TASK ITEM ▸ From the material below, copy exactly the lines beginning with the one that contains "middle dip: (133, 184)" and ending with the one that contains "middle tip: (111, 277)"; the pictures stay out.

━━ MATERIAL SUPPLIED

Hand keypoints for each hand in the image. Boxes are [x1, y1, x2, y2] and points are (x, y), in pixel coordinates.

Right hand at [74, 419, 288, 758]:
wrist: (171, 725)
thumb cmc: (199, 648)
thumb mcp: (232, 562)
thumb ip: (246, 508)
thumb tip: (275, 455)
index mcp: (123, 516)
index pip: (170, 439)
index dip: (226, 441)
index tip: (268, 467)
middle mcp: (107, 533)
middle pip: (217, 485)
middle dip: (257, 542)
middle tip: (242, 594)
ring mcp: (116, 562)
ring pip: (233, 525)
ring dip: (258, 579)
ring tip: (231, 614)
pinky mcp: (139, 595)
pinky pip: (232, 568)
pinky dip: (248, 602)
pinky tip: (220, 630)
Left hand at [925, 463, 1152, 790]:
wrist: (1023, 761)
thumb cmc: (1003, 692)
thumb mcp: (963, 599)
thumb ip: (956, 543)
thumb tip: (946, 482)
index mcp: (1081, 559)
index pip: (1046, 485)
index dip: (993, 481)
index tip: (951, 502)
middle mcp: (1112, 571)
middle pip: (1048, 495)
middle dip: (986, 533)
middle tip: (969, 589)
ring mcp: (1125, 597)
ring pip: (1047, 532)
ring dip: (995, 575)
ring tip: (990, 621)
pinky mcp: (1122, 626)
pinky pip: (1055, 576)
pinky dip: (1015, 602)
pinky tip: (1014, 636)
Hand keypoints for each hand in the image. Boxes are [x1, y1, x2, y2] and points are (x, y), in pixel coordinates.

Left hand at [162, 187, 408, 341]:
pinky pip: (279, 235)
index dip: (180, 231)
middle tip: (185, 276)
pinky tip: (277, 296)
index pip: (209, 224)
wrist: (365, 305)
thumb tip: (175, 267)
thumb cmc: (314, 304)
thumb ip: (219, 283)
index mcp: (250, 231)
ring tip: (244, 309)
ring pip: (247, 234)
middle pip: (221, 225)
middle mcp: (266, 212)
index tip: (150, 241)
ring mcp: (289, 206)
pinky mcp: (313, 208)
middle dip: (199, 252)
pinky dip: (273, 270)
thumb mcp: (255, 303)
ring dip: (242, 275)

━━━━
━━ MATERIAL SUPPLIED

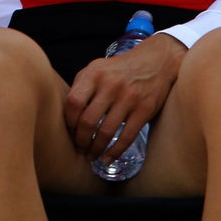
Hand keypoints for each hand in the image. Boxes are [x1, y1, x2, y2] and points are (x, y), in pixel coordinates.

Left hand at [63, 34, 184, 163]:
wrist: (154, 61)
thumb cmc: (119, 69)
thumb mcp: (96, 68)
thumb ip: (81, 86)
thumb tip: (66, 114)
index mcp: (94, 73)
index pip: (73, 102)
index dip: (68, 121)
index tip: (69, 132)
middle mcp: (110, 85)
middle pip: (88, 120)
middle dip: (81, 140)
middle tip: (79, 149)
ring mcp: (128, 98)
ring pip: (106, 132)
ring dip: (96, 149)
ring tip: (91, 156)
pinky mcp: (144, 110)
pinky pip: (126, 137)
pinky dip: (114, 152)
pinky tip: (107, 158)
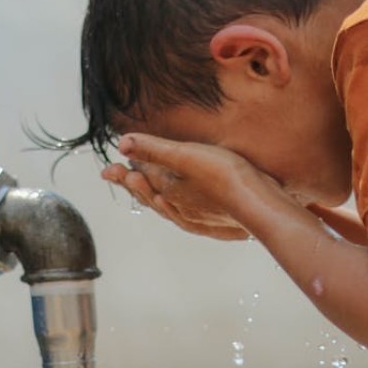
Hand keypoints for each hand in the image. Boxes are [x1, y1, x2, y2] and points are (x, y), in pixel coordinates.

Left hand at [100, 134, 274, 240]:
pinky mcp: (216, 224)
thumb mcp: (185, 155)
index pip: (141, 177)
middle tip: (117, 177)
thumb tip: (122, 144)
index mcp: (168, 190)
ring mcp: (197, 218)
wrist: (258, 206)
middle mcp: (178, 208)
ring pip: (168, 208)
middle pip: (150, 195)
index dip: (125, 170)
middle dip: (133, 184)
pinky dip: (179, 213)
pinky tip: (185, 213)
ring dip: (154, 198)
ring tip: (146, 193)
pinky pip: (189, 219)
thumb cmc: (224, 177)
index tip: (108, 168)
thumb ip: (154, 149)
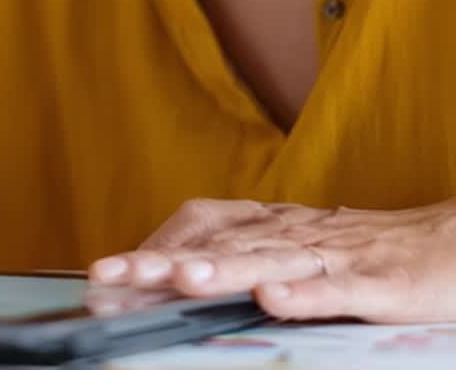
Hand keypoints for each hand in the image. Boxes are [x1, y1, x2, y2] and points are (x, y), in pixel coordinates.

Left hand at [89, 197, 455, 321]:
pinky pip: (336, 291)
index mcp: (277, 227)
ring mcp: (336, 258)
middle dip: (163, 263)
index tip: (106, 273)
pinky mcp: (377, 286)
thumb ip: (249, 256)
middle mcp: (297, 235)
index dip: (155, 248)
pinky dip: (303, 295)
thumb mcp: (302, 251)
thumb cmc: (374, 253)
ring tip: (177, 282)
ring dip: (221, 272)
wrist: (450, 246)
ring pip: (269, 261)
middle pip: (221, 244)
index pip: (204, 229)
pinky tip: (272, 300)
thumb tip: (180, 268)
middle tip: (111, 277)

━━━━

EXERCISE ANSWER ▸
middle dip: (133, 184)
pinky dip: (179, 213)
pinky tip: (185, 213)
ring dip: (154, 198)
ring tip: (146, 193)
pinky pip: (189, 219)
thumb cmc: (224, 177)
index tip: (108, 168)
thumb ip: (154, 149)
Hand keypoints for each hand in the image. Boxes are [x1, y1, x2, y2] and points are (x, y), in pixel coordinates.

Left hand at [89, 197, 455, 321]:
pinky pip: (336, 291)
index mcp: (277, 227)
ring mcp: (336, 258)
middle dip: (163, 263)
index tip: (106, 273)
pinky mcp: (377, 286)
thumb ip: (249, 256)
middle mcp: (297, 235)
index dip: (155, 248)
pinky dip: (303, 295)
thumb mcp: (302, 251)
thumb cmc: (374, 253)
ring tip: (177, 282)
ring dip: (221, 272)
wrist: (450, 246)
ring pip: (269, 261)
middle pip: (221, 244)
index pip: (204, 229)
pinky tip: (272, 300)
thumb tip: (180, 268)
middle tip: (111, 277)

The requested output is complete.